> [INSTRUCTIONS TO FOLLOW]:
Please return every line for all of the items below, unchanged and in the same order.

> [INPUT MATERIAL]:
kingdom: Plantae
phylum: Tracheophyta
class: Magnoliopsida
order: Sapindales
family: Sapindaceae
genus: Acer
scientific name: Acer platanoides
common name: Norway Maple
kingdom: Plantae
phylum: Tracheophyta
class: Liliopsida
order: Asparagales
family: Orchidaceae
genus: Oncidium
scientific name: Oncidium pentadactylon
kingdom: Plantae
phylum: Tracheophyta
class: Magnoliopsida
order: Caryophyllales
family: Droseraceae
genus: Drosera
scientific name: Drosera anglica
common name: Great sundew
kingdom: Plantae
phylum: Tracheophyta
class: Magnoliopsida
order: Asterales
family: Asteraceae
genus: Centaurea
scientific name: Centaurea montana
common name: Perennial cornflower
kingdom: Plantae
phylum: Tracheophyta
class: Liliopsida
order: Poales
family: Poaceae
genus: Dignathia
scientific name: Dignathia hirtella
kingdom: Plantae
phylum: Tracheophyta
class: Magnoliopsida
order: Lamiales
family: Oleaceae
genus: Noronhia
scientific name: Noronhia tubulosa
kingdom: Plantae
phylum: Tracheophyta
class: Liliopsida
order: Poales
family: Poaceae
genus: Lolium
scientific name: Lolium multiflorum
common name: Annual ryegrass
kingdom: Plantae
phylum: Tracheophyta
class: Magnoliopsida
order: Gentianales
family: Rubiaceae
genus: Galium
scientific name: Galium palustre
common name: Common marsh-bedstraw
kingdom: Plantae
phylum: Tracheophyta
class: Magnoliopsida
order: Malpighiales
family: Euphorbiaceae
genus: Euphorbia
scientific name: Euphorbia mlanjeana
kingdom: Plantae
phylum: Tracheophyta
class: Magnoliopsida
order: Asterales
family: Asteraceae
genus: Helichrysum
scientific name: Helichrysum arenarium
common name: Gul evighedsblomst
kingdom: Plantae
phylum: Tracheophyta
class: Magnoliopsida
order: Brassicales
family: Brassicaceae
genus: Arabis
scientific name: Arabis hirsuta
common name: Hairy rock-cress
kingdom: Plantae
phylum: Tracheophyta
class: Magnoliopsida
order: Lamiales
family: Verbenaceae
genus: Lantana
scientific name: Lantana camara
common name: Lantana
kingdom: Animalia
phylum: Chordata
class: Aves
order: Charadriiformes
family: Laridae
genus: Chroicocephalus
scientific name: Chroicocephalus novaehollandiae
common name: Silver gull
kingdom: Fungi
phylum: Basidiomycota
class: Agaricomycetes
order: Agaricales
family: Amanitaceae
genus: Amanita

> [TASK RESPONSE]:
kingdom: Plantae
phylum: Tracheophyta
class: Magnoliopsida
order: Sapindales
family: Sapindaceae
genus: Acer
scientific name: Acer platanoides
common name: Norway Maple
kingdom: Plantae
phylum: Tracheophyta
class: Liliopsida
order: Asparagales
family: Orchidaceae
genus: Oncidium
scientific name: Oncidium pentadactylon
kingdom: Plantae
phylum: Tracheophyta
class: Magnoliopsida
order: Caryophyllales
family: Droseraceae
genus: Drosera
scientific name: Drosera anglica
common name: Great sundew
kingdom: Plantae
phylum: Tracheophyta
class: Magnoliopsida
order: Asterales
family: Asteraceae
genus: Centaurea
scientific name: Centaurea montana
common name: Perennial cornflower
kingdom: Plantae
phylum: Tracheophyta
class: Liliopsida
order: Poales
family: Poaceae
genus: Dignathia
scientific name: Dignathia hirtella
kingdom: Plantae
phylum: Tracheophyta
class: Magnoliopsida
order: Lamiales
family: Oleaceae
genus: Noronhia
scientific name: Noronhia tubulosa
kingdom: Plantae
phylum: Tracheophyta
class: Liliopsida
order: Poales
family: Poaceae
genus: Lolium
scientific name: Lolium multiflorum
common name: Annual ryegrass
kingdom: Plantae
phylum: Tracheophyta
class: Magnoliopsida
order: Gentianales
family: Rubiaceae
genus: Galium
scientific name: Galium palustre
common name: Common marsh-bedstraw
kingdom: Plantae
phylum: Tracheophyta
class: Magnoliopsida
order: Malpighiales
family: Euphorbiaceae
genus: Euphorbia
scientific name: Euphorbia mlanjeana
kingdom: Plantae
phylum: Tracheophyta
class: Magnoliopsida
order: Asterales
family: Asteraceae
genus: Helichrysum
scientific name: Helichrysum arenarium
common name: Gul evighedsblomst
kingdom: Plantae
phylum: Tracheophyta
class: Magnoliopsida
order: Brassicales
family: Brassicaceae
genus: Arabis
scientific name: Arabis hirsuta
common name: Hairy rock-cress
kingdom: Plantae
phylum: Tracheophyta
class: Magnoliopsida
order: Lamiales
family: Verbenaceae
genus: Lantana
scientific name: Lantana camara
common name: Lantana
kingdom: Animalia
phylum: Chordata
class: Aves
order: Charadriiformes
family: Laridae
genus: Chroicocephalus
scientific name: Chroicocephalus novaehollandiae
common name: Silver gull
kingdom: Fungi
phylum: Basidiomycota
class: Agaricomycetes
order: Agaricales
family: Amanitaceae
genus: Amanita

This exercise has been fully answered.